### What this task involves:
Extend the text on protein synthesis, beginning right after its final sentence.

### Source extract:
________________________
Protein Synthesis By Reiss Amoah What is a
Protein Synthesis By Reiss Amoah
What is a Protein? A chain of Amino Acids linked through Peptide Bonds. Can catalyse reactions, form structures or aid in the transport of substances throughout the body. All of the chemistry in living organisms is regulated by proteins.
The two stages of Protein Synthesis Stage 1: Transcription Stage 2: Translation
Stage 1: Transcription An enzyme (RNA Polymerase in humans) unzips a section of the DNA double helix structure by breaking the Hydrogen Bonds between complimentary base pairs on opposite strands. This causes DNA nucleotides on both single strands to become exposed. Free-floating RNA nucleotides (NTPs) align with complimentary exposed DNA nucleotides on one Antisense / Template Strand(Exposed DNA strand) to form a DNA-RNA Hybrid Zone. During this stage, m. RNA Splicing can occur, in which Introns (non-coding sections of DNA) in the section being transcribed are removed in order to alter the m. RNA strand produced. RNA nucleotides link up as Phosphate groups form Ether Bonds with Ribose sugars. The m. RNA strand then leaves the Nucleus, where Stage 2 is initiated in the cytoplasm.
Stage 2: Translation In this stage, a recently produced m. RNA strand encounters a protein structure called a Ribosome which reads the m. RNA and causes the formation of a chain of corresponding Amino Acids in order to create a Protein.
Step 2 a: Initiation A free-floating m. RNA strand encounters a lone Ribosome in the cytoplasm / Rough Endoplasmic Reticulum. The m. RNA Initially fuses with the Small Ribosome subunit, with an Amino Acid-carrying t. RNA molecule in order to form an Initiation Complex. The larger Ribosomal subunit then joins the complex, using Initiation Factor Proteins to stabilise the Ribosome structure. The 70 S Ribosome consists of two sites where t. RNA binds, the Peptidyl (P) and Acceptor (A) sites. Initially, there is a t. RNA molecule bonded to the P Site which has the corresponding Anticodon for the first Codon (Base Triplet) on the m. RNA strand. The A site at this point in empty.
________________________
(Chart comprehension material)
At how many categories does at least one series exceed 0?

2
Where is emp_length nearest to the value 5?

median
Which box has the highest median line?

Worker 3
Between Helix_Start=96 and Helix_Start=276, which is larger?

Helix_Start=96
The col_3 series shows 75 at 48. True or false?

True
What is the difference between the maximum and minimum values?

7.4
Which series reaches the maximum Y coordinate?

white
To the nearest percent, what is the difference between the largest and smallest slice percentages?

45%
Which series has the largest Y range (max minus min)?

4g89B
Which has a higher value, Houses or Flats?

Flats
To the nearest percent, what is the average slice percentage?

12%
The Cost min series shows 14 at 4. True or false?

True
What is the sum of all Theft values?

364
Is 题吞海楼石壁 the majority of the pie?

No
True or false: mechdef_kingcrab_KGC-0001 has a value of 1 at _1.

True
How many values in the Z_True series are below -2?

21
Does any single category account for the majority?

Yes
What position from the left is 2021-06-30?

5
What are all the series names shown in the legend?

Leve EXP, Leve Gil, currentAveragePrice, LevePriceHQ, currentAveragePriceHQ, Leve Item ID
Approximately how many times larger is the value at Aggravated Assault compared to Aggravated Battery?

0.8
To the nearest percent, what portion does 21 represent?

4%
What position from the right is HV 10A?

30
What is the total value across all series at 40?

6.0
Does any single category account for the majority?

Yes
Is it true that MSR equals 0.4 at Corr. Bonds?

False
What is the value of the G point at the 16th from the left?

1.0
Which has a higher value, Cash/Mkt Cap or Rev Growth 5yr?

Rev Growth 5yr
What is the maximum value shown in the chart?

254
________________________
### Answer to the problem:
Step 2 b: Elongation Another free-floating Amino acid carrying t. RNA molecule enters the complex by aligning with the complimentary m. RNA codon in the A site of the Ribosome. The ribosome then moves along the m. RNA strand by one codon, moving the initial t. RNA molecule out of the complex whilst the new t. RNA molecule takes its place. As this happens, the t. RNA that was initially in the P site transfers its Amino acid to the new t. RNA molecule , where the two Amino Acids link through a Condensation Reaction to form a Peptide Bond. This process continues up to step 2 c: Termination
Step 2 c: Termination The Amino Acid chain continues to elongate until a Stop Codon on the m. RNA strand enters the A site position. A stop codon is a base Triplet which does not correspond with the Anticodon of an Amino Acid-carrying t. RNA molecule, instead it causes the Ribosome to terminate elongation. The last t. RNA molecule in the P site transfers its Amino Acid to the chain, which is then released by the Ribosome where it is free to travel through the cytoplasm to where it is required.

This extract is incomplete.